According to Wikipedia, Asse, a.k.a. “Asse 2” because of an original Asse shaft dug there in 1906, is an old salt mine in Lower Saxony that was turned into a West German research mine in 1965 and also used as a permanent storage site for nuclear waste between 1967 and 1978. Politicians assured the public the mine’s known water problem could be reliably stopped forever, and lawsuits to prevent the project failed in court.
Low-level radioactive waste with particularly long-lived isotopes and medium-level radioactive waste with short-lived isotopes was stored there, in metal drums that were supposed to be used as transport, not permanent, containers. In the first phase of the experiment, the drums were stacked on one another. In the second phase the drums were stacked horizontally, like a woodpile. In the third phase, drums were dumped off an underground cliff and then rock salt debris was dumped on them. It is now known that metal drums last only a few years to decades when exposed to salt water, and these metal drums may have been further damaged by how they were placed into storage. Hydrogen is possibly forming.

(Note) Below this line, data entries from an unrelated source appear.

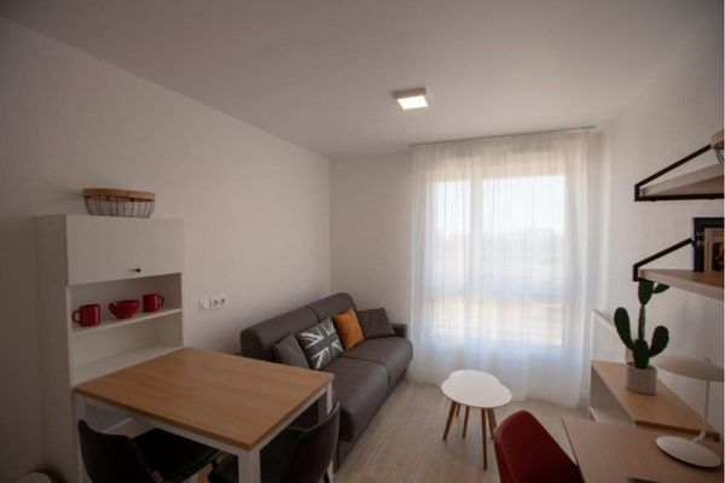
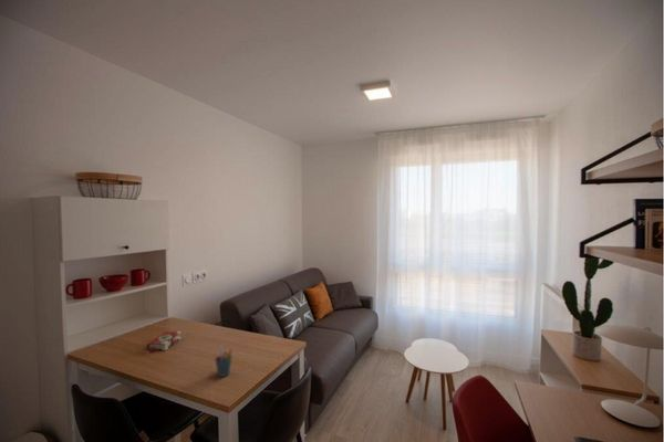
+ book [146,330,183,352]
+ pen holder [214,345,234,378]
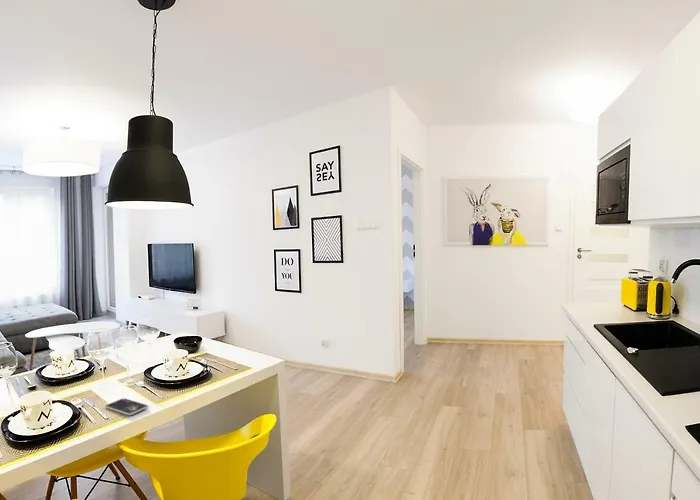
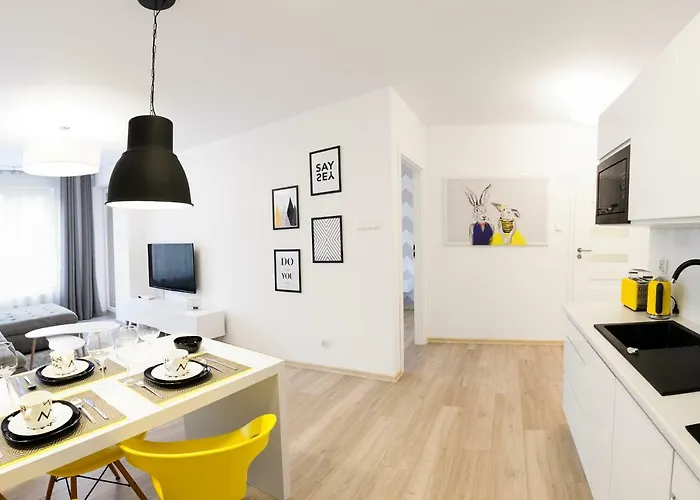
- smartphone [104,397,149,416]
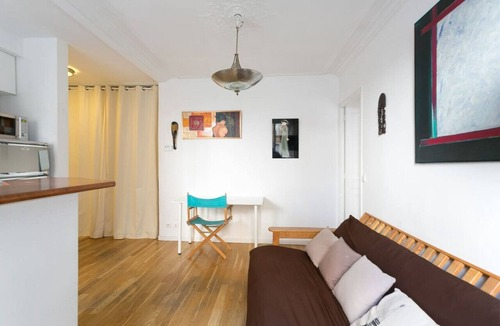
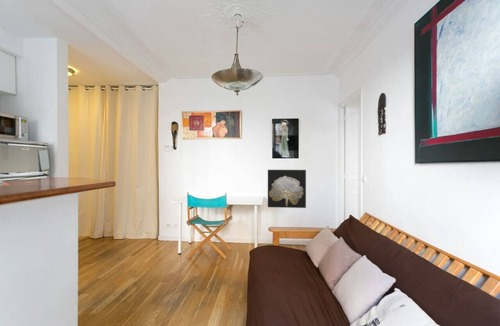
+ wall art [267,169,307,209]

No fees were collected for nuclear waste delivered between 1967 and 1975. In 1975 the law changed—“permanent storage” was not defined in German law until 1976, for example—after which Asse collected a total of about 900,000 euros in fees until the research program on permanent nuclear waste disposal ended in 1995. Asse’s remaining open caverns were carefully filled in with trainloads of rock between 1995 and 2004.
In 2008 it became known that Asse 2 was in danger of collapse due to water seepage and cracking, not surprising due to its history and the fact that its salt ceilings have been deforming by up to 15 cm/year for many years now. A state investigation was started and found, among other things, that radioactive salt water was first detected in the mine in 1995. Two billion euros are now budgeted for the cleanup, though experts estimate the cost will be closer to six billion. The site’s recent budgets exceeded 100 million euros/year, used for maintenance and public relations, reported ZDF heute journal, which broadcast disturbing photos of the damage in this report from 05 Oct. 2012. ZDF says the plan is to drill a new tunnel and remove the nuclear waste through it, though that might not be possible. It has been estimated the ceiling rock will start to fail in early 2014, and that cleanup can’t be started before 2036.
Update on 04 Mar 2014: New environmental minister Barbara Hendricks visited Asse for the first time. About twelve thousand liters of water are seeping into the nuclear waste storage site there each day, said ARD tagesschau.de, which is why the Bundestag voted one year ago to move Asse’s nuclear waste as quickly as possible, to protect local groundwater from radioactive contamination. During her hard-hatted and overalled inspection of the underground chambers, Minister Hendricks said she didn’t think the work could be easily speeded up because more than <120 people cannot be in the old salt mine at a time for safety and technical reasons. Local people are demanding that a second shaft be built immediately, to finish the cleanup before the old tunnels collapse.